Os 9% de matrícula no ensino superior só mostram a metade dos alunos, pois correspondem à taxa líquida, isto é, aos alunos que estão cursando o superior na idade esperada. Falta contar os alunos mais velhos que voltaram a estudar. Com eles, a taxa (bruta) salta para 20% (baixa, mas já próxima da de alguns países semelhantes ao nosso).
Tampouco a relação candidato/vaga no ensino público demonstra a falta de vagas, pois está inflada pelos alunos que fazem várias vezes o mesmo vestibular nos cursos mais cobiçados. Igualmente, um aluno que faz cinco vestibulares entra nas estatísticas como cinco candidatos. E, mesmo nas universidades públicas, há cursos com mais vagas do que candidatos. As particulares pedem mais vagas do que precisam, com medo de ver negados os pedidos e para não ter de voltar ao MEC. Daí a sobra aparente. Na verdade, o que sobra não são vagas, mas licenças para crescer, pois não há nem professores nem espaços ociosos. Em conclusão, o número total de vagas não mede nada.
O que interessa é a transição entre o ensino médio e o superior, isto é, a proporção de graduados do ensino médio absorvidos pelo superior. Seria correta a acusação de atrofia no ensino superior se houvesse um estreitamento brusco nessa transição, mostrando muitos alunos potenciais sendo barrados pelo gargalo do ensino superior.
Mas não é assim. No início da década de 90, havia cerca de oito alunos entrando no ensino superior para cada dez formados no ensino médio. Era uma taxa de transição mais alta do que a dos Estados Unidos. Somente com a explosão do ensino médio – quase triplicado a partir de 1995 – é que chegamos a uma situação em que de cada dois formados um entra no ensino superior. Essa é a taxa usual nos países industrializados.

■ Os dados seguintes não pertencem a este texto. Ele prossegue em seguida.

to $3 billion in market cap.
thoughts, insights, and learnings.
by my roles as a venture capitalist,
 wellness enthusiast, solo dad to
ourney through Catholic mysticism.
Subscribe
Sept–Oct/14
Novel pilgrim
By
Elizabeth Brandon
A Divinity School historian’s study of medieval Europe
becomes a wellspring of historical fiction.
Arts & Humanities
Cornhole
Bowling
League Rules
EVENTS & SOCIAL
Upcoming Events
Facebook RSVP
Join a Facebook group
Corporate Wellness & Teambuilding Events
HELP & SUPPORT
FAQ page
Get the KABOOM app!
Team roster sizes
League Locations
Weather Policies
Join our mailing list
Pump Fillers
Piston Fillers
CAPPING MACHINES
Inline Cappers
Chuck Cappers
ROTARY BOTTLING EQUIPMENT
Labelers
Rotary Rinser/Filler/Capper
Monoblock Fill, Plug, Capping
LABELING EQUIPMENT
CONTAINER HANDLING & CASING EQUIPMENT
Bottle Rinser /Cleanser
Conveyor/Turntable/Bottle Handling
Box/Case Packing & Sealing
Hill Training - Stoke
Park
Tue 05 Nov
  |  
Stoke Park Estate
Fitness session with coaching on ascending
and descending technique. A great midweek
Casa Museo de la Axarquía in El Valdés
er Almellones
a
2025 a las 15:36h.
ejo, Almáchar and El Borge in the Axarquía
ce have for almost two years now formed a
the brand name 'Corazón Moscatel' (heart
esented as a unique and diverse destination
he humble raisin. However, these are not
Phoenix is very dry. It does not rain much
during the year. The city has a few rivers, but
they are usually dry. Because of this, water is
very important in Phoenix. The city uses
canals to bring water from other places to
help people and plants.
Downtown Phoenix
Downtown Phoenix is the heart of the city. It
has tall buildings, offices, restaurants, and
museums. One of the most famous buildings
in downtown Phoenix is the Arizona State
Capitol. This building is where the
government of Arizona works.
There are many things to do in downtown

Historicamente, o entupimento do ensino fundamental fez empacar o ensino médio. Sem "matéria-prima", o ensino superior não podia crescer. Quando o ensino fundamental se expandiu, o médio teve mais alunos e passou a alimentar o crescimento do superior.
Ou seja, o ensino superior só poderá crescer mais e ter o porte que apresenta em outros países mais avançados se for abastecido por mais alunos se formando no ensino médio. Para tanto, o ensino médio precisa de mais alunos se formando no fundamental. Não é possível inventar alunos para entrar no superior. Seu crescimento é bloqueado pelos níveis inferiores.
O mesmo raciocínio é válido com relação à qualidade. Sabemos pelas pesquisas de valor adicionado (realizadas em Minas Gerais) que 80% das pontuações no Provão são explicadas pelo que os alunos sabiam ao entrar no ensino superior. Ou seja, dos resultados explicados estatisticamente, somente 20% se devem à excelência da faculdade cursada. Se quisermos qualidade no ensino superior, 80% das mudanças devem focalizar os níveis que vêm antes. Por conseqüência, as políticas de eqüidade no vestíbulo do superior são tardias e quase inócuas. A devastação dos mais pobres já foi feita, pela má qualidade das escolas. Nem os ricos escapam. Provas internacionais (Pisa) nos mostram que nossa elite entende menos o que lê do que filhos de operários americanos.
Portanto, os que reclamam da matrícula reduzida e da falta de qualidade do ensino superior deveriam se preocupar com os níveis que vêm antes. No fim das contas, grande parte dos problemas do ensino superior – em particular seu pequeno porte e a sua fraca qualidade – se explica pelas deficiências dos níveis que o abastecem de alunos.
A grande reforma no ensino superior é a melhoria do fundamental e do médio. "Tudo começa com uma boa base. O edifício logo terá rachaduras se os alicerces não forem sólidos" (Nizan Ganjevi, Azerbaijão, século XII).